California (1/7th of all Americans) already generates 31% of its electricity from renewables, 12% from non-hydropower. Again, this is all before the recent catastrophes and stimuli produce a new wave of generation plants, which are under construction.
It doesn't have to take decades before renewables have significant impact. In fact, close to 10% is already significant impact. Renewable plants are faster to build than exhaustible power systems, and are much easier/cheaper to build distributed around the country than centralized exhaustible power plants. Contrary to your statement, onsite generation by solar and wind is an advantage over centralized petrofuels in terms of our existing distribution, which onsite can largely ignore but petrofuels cannot. If we spent a $TRILLION on renewables for a decade, the way we will have spent a $TRILLION+ in Iraq on Oil War for a decade, we'd probably have at least 25% of our power coming from renewables.

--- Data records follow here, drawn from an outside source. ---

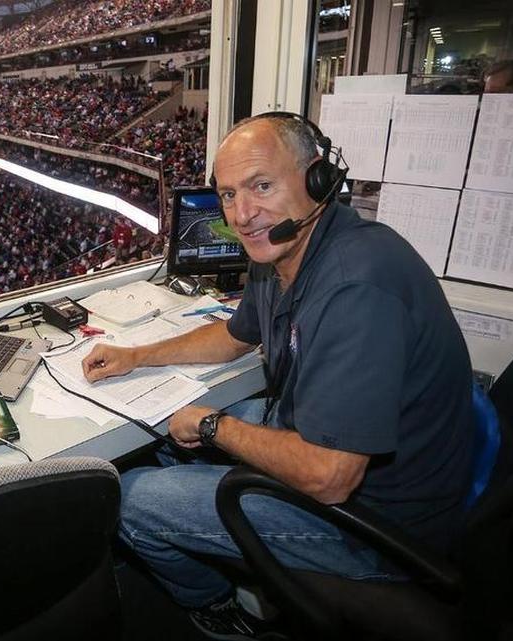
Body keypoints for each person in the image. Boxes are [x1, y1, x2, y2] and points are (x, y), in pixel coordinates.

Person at [83, 113, 474, 639]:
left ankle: (221, 610)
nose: (243, 215)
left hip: (378, 527)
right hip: (340, 463)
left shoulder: (357, 286)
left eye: (261, 186)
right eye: (227, 195)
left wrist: (211, 426)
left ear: (317, 177)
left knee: (128, 499)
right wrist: (137, 355)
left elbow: (329, 478)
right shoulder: (284, 253)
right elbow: (233, 336)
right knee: (169, 445)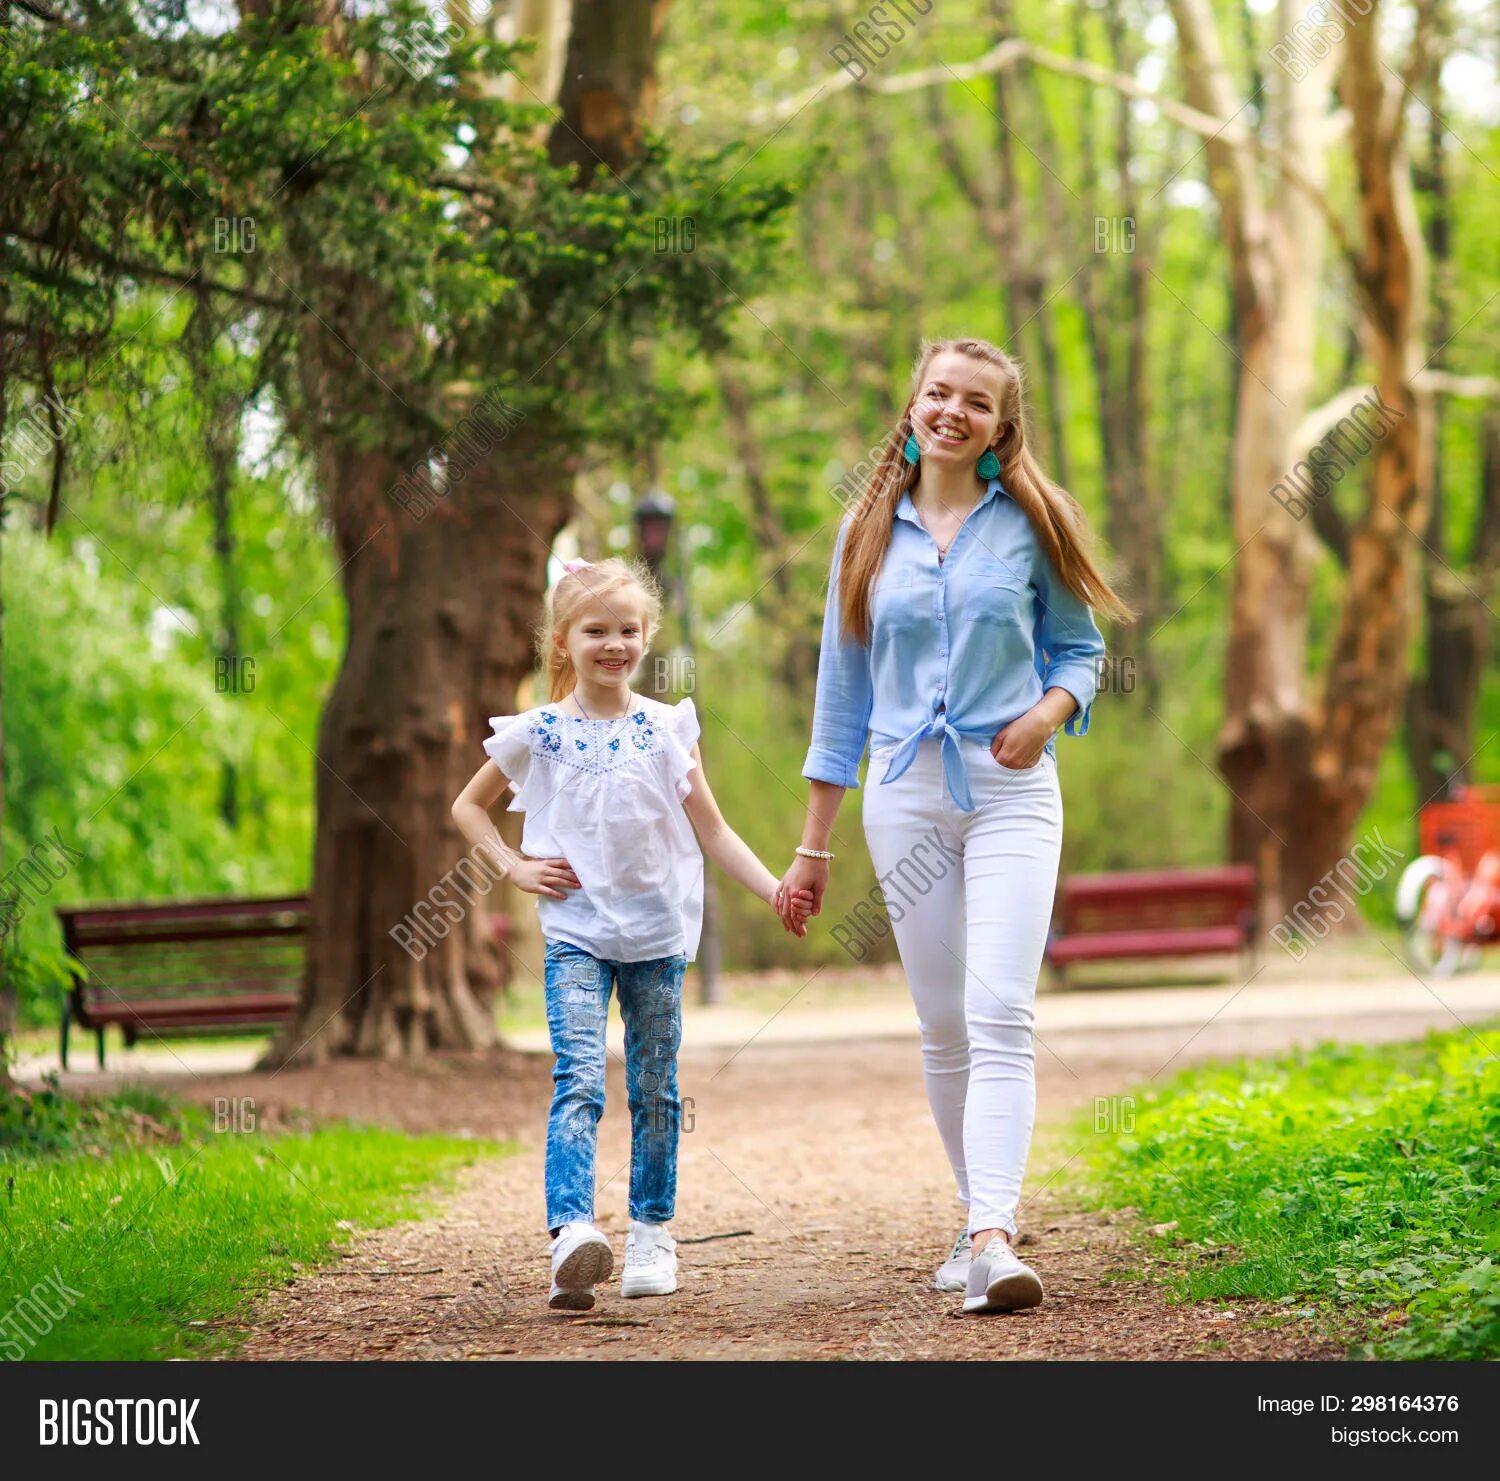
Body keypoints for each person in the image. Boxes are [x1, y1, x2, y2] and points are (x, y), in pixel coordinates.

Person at [775, 337, 1134, 1314]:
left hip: (1013, 785)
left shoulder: (1032, 523)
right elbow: (838, 703)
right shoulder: (864, 533)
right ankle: (975, 1211)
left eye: (975, 402)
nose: (952, 411)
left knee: (1000, 1010)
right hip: (904, 790)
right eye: (938, 392)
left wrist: (1046, 714)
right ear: (913, 405)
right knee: (942, 1023)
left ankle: (992, 1236)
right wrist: (813, 847)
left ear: (1001, 427)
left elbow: (1080, 651)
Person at [452, 556, 813, 1311]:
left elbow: (711, 829)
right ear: (562, 641)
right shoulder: (539, 733)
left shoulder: (665, 729)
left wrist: (777, 887)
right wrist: (513, 867)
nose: (612, 643)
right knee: (578, 1077)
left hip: (654, 934)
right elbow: (468, 808)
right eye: (595, 631)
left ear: (646, 635)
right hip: (575, 935)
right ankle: (572, 1235)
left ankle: (652, 1231)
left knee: (656, 1088)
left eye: (626, 629)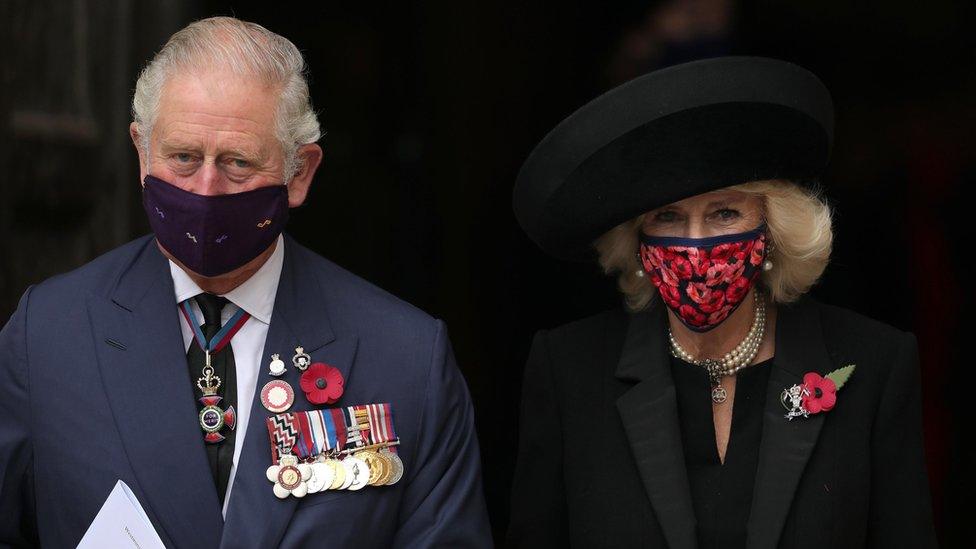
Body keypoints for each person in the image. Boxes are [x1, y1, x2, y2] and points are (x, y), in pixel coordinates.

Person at [0, 17, 491, 548]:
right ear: (141, 152)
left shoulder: (404, 357)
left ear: (299, 172)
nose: (206, 189)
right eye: (184, 157)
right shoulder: (48, 333)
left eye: (237, 163)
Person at [508, 57, 936, 548]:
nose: (695, 245)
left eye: (725, 212)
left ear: (773, 227)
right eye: (668, 216)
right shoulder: (569, 371)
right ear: (636, 242)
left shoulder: (874, 366)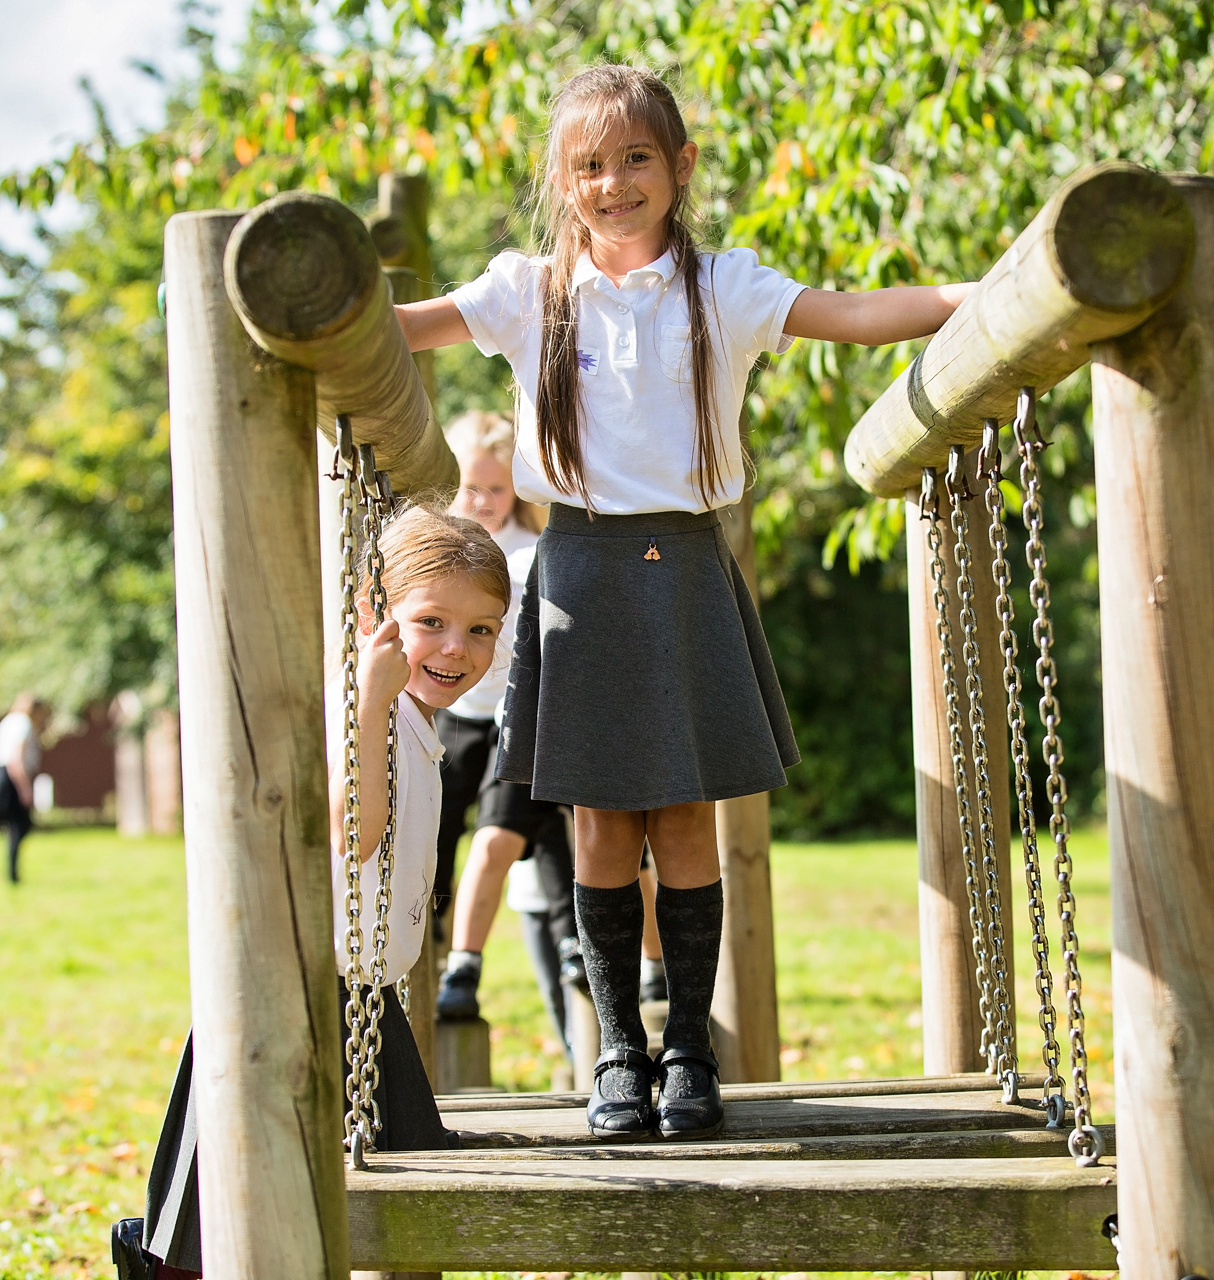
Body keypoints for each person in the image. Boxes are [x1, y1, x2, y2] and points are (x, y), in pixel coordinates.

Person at [396, 64, 973, 1140]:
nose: (613, 183)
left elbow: (850, 315)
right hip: (576, 576)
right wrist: (285, 316)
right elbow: (404, 326)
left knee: (686, 817)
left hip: (687, 569)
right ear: (562, 182)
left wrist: (976, 300)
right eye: (589, 166)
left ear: (679, 167)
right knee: (602, 822)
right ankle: (619, 1047)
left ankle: (689, 1048)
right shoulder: (526, 291)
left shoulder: (725, 289)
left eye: (635, 159)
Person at [134, 506, 509, 1278]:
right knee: (214, 1210)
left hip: (362, 995)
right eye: (431, 620)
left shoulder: (412, 715)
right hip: (303, 996)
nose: (455, 648)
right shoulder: (364, 707)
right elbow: (355, 833)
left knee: (410, 1180)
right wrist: (370, 705)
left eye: (481, 629)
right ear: (375, 615)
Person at [431, 410, 583, 1026]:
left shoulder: (529, 553)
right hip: (452, 713)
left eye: (497, 489)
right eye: (471, 487)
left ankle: (473, 963)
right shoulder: (442, 545)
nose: (484, 501)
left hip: (512, 717)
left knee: (505, 835)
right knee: (435, 831)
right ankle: (431, 930)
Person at [0, 694, 48, 884]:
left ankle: (12, 872)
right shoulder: (23, 723)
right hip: (12, 778)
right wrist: (25, 789)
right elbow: (16, 760)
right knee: (18, 825)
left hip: (0, 775)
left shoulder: (10, 720)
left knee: (16, 827)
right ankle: (13, 874)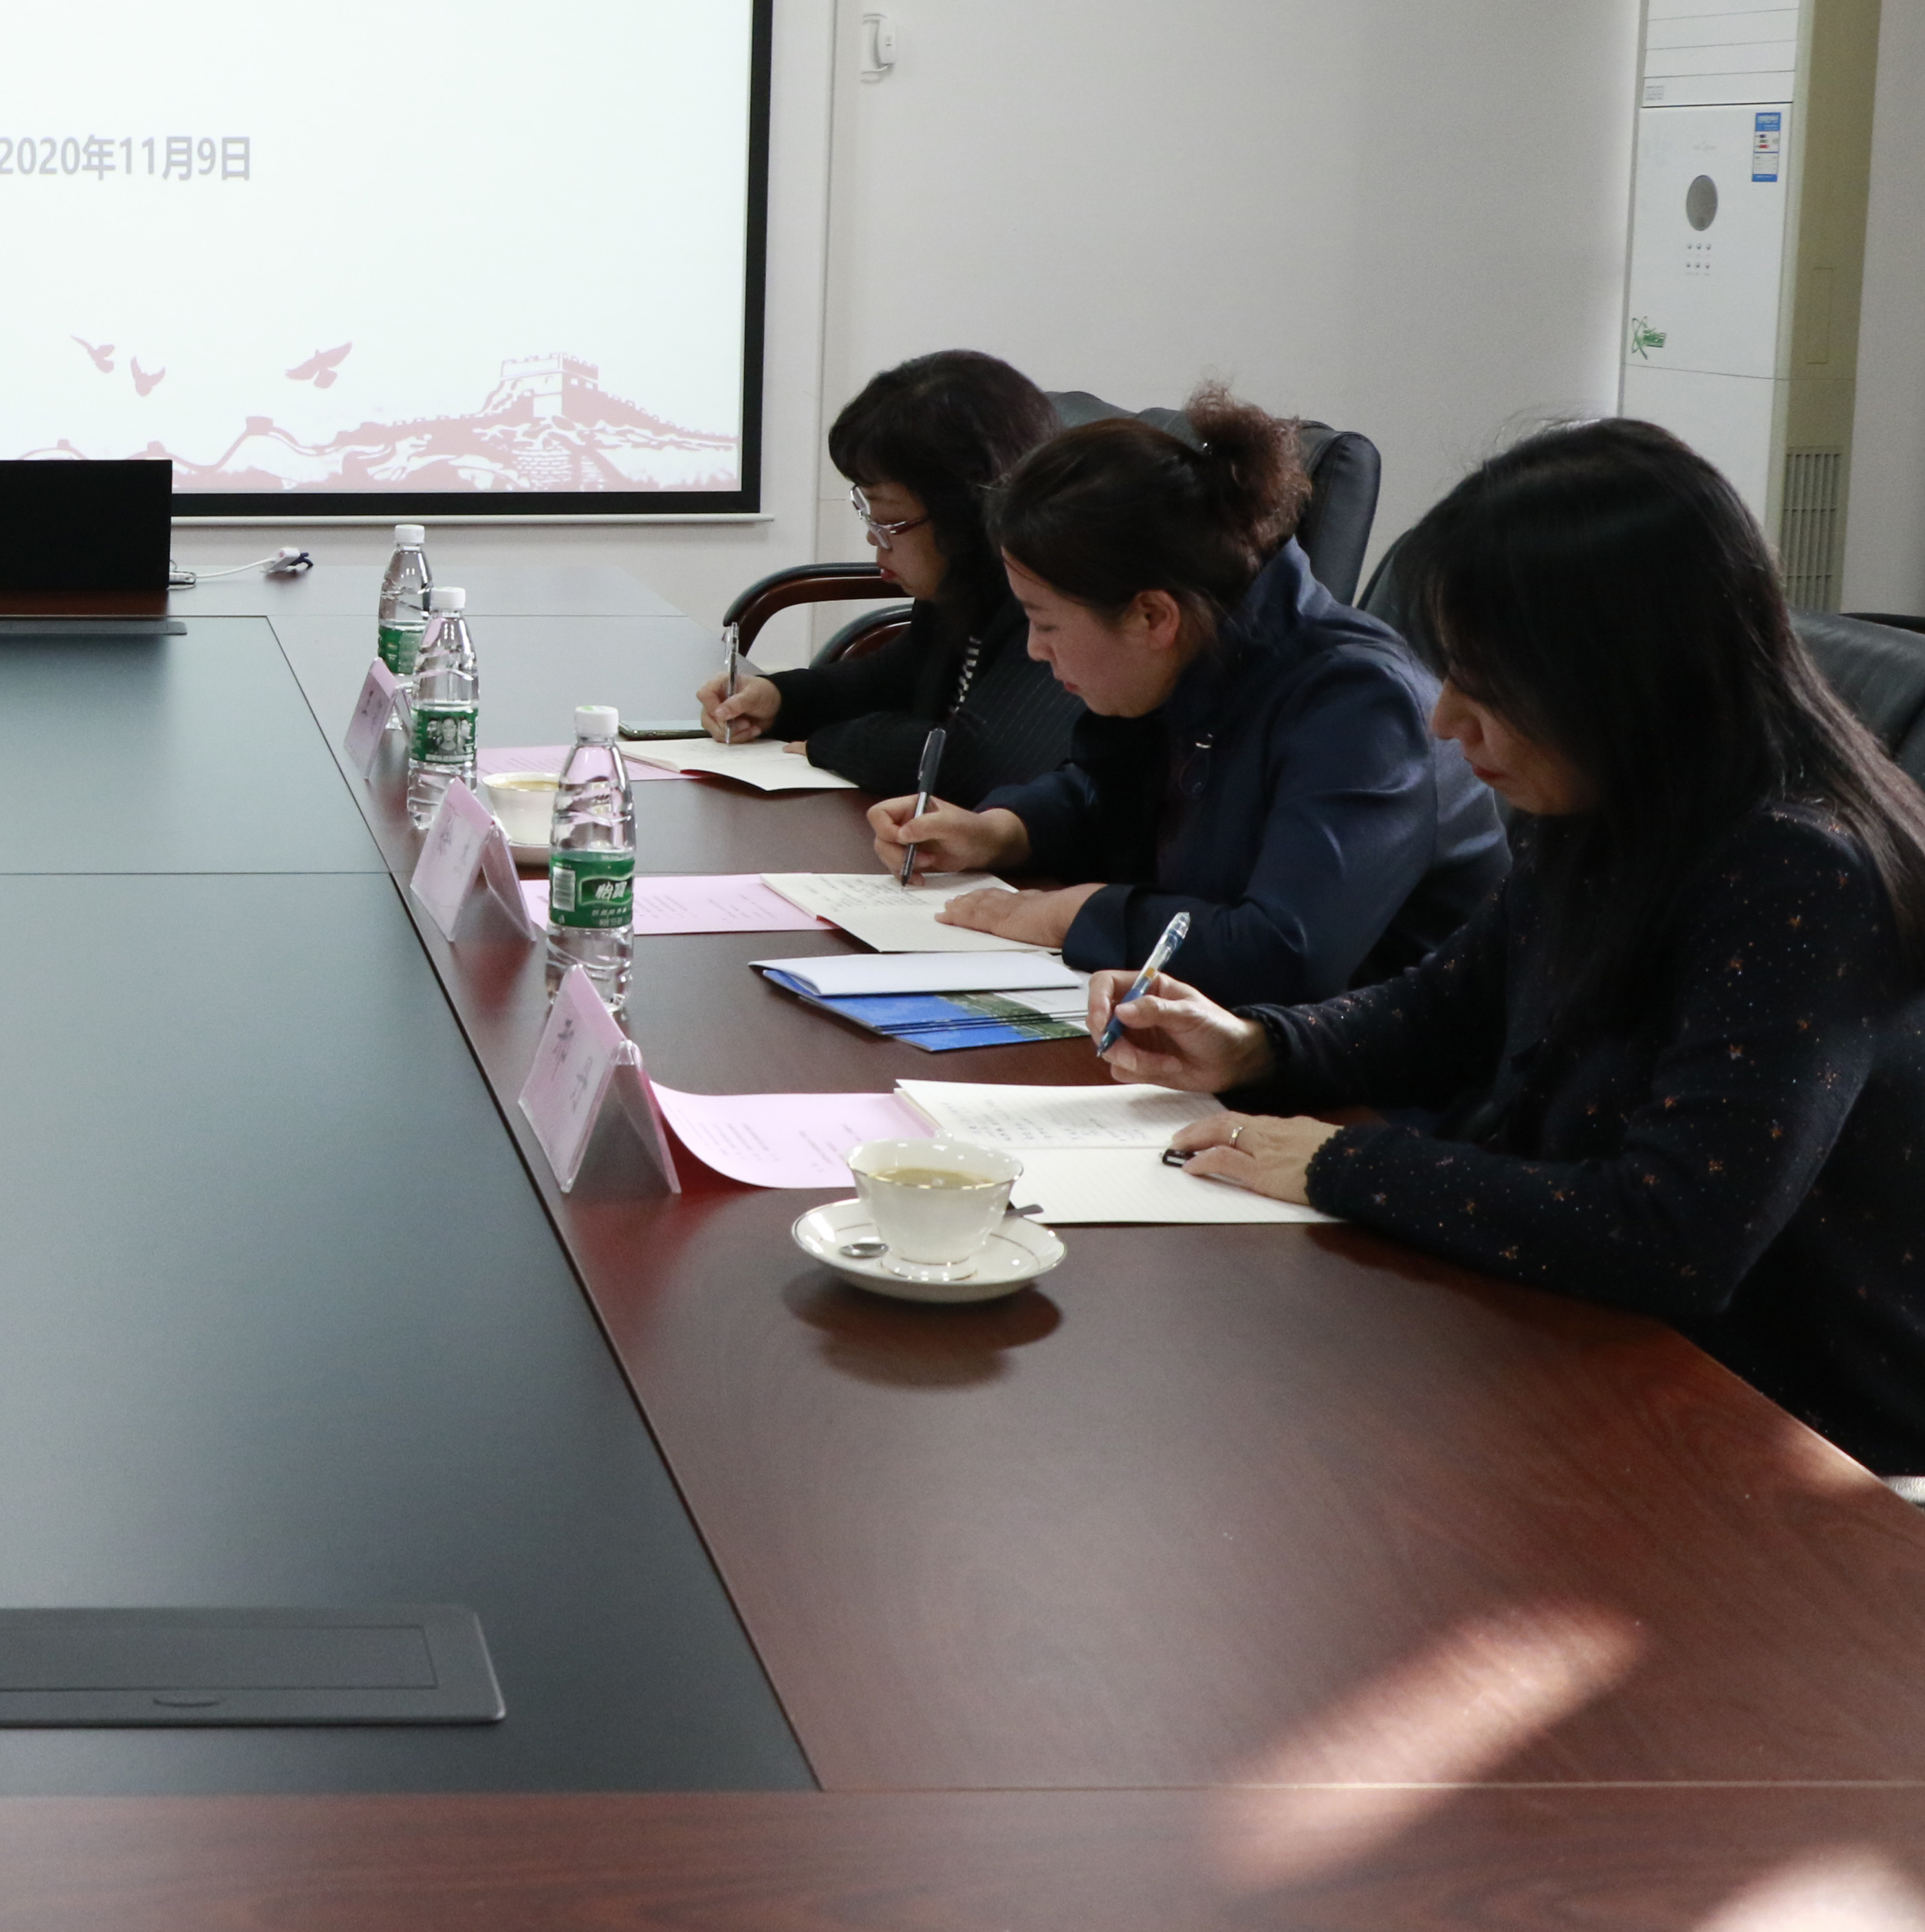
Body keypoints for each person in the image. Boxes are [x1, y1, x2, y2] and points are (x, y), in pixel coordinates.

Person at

The resulting boom in the US domestic economy, both stimulated by investment in new technology/labor and unshackled from shipping money and jobs to foreign oil suppliers, would even further accelerate renewable fuel switchover, making subsidies unnecessary. If we canceled all the subsidies to petrofuels like oil, coal, gas and nukes, we'd see even faster conversion as a freer market finally played on a leveled playing field.
We don't have fifty years to leave exhaustible fuels for renewables. Fortunately, we don't need more than 10-20 to do it.
--
make install -not war
Sulfur is essential for some life on earth as well, but that doesn't mean it's not a pollutant when you spray large quantities of it into the atmosphere (hooray for acid rain!).
Yes, but it's much, much shorter lived, and so has much less impact.
The link you cite is about automobiles. Yes, if you have many millions of poorly maintained vehicles driving around, and average people fueling up every day, you can expect lots of leaks. When you're talking about a single pipeline to a power plant, you shouldn't expect much leakage at all. There's a lot of experts, and money working on preventing any such leaks before they happen. That's the main benefit of centralization after all.
Slashdot gets worse every day... Pipedot: News for nerds, without the corporate slant
and who do you suppose will pay for the cleanup of coal pollution?